Chief Justice Shirley Abrahamson dissented, arguing that a “determination of whether a substantial parental relationship exists is a question of law for the court,” not the jury. The chief justice noted that section 48.415(6)(b) expressly requires “the court” to consider the factors in determining whether a substantial parental relationship exists.
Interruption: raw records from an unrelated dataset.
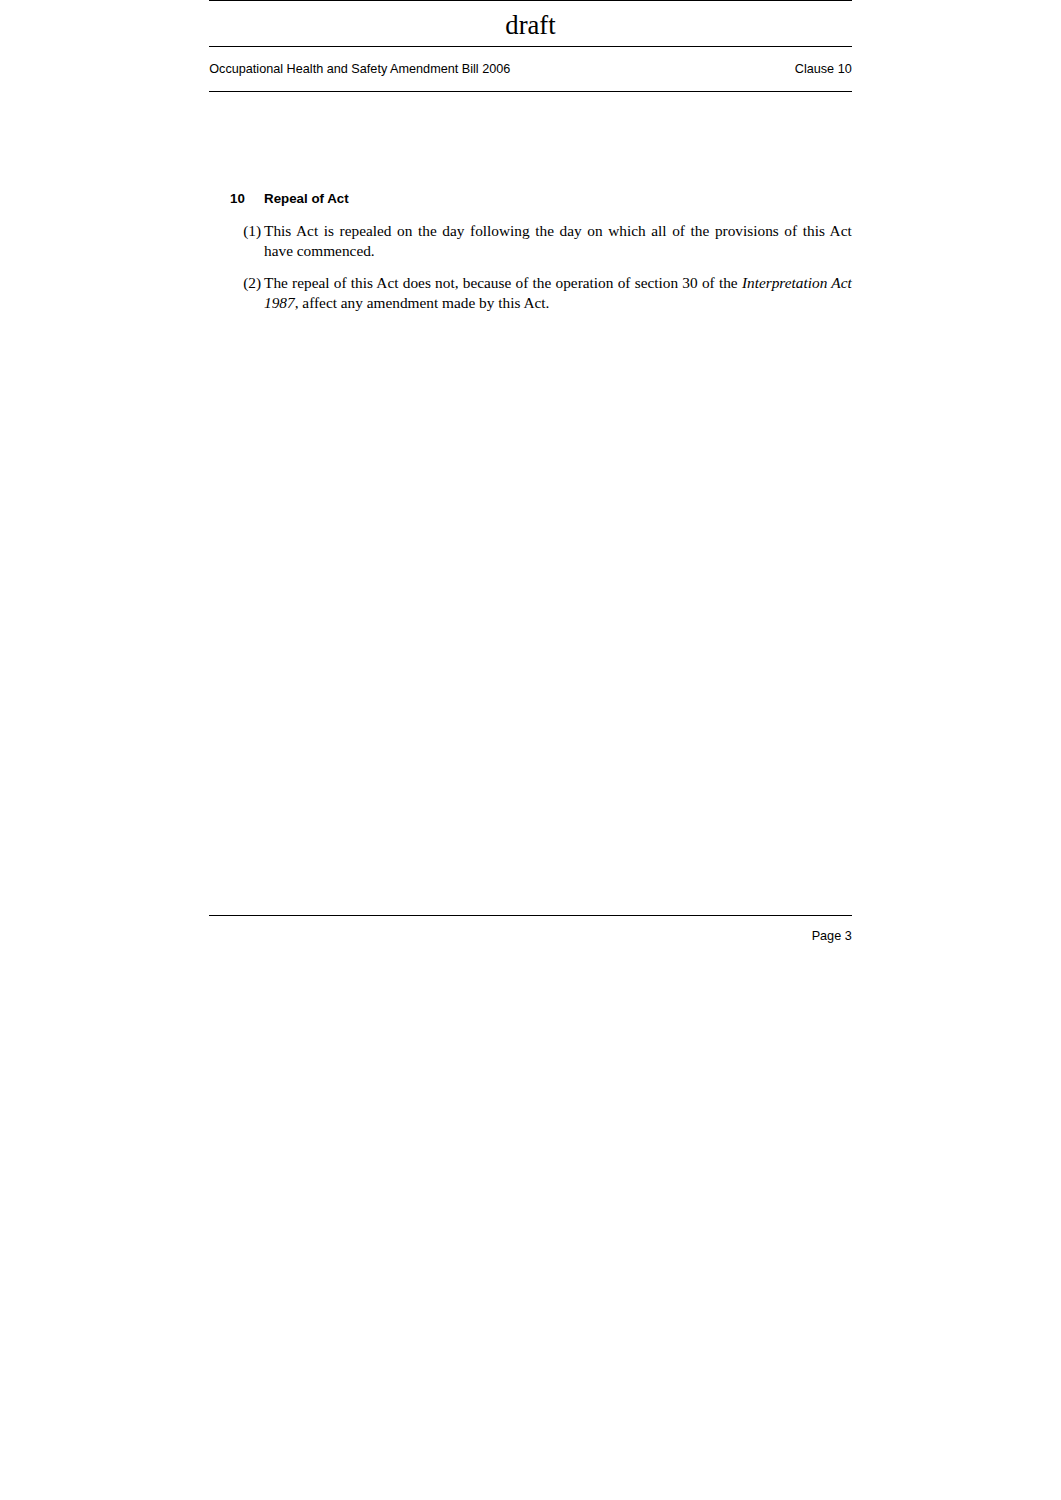draft
Occupational Health and Safety Amendment Bill 2006
Clause 10
10
Repeal of Act
(1)
This Act is repealed on the day following the day on which all of the provisions of this Act have commenced.
(2)
The repeal of this Act does not, because of the operation of section 30 of the Interpretation Act 1987, affect any amendment made by this Act.
Page 3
Thus, it was error for the circuit court to ask that question of the jury.
“The importance of faithfully adhering to the statutory language becomes clearer when the statute is examined in light of the fundamental constitutional rights affected in a termination of parental rights proceeding,” Chief Justice Abrahamson wrote.
Justice Ann Walsh Bradley (joined by Chief Justice Abrahamson) wrote a separate dissent, concluding that “Jacob has had a substantial relationship with his child.”
“Rather than asking whether a parent ‘has had’ a substantial parental relationship – as the statute directs – the majority asks whether there ‘is’ a substantial parental relationship,” Justice Bradley wrote. “As a result, the majority provides unclear guidance to fact-finders and undermines constitutional protections.”
Justice Bradley argued that Jacob assumed parental responsibility by providing support through the pregnancy and daily care and supervision when the child was an infant.
“Once a parent has assumed substantial parental relationship with the child, failure to maintain that parental relationship is not grounds for termination,” Justice Bradley wrote.
Assistant State Public Defender Eileen A. Hirsch represented the father, Jacob. Nathanial Curry of Kopp McKichen LLP, Platteville, represented the mother, Tammy. Ryan K. Dalton of McNamara, Reinicke & Vogelsberg LLP, Lancaster, filed a guardian ad litem brief.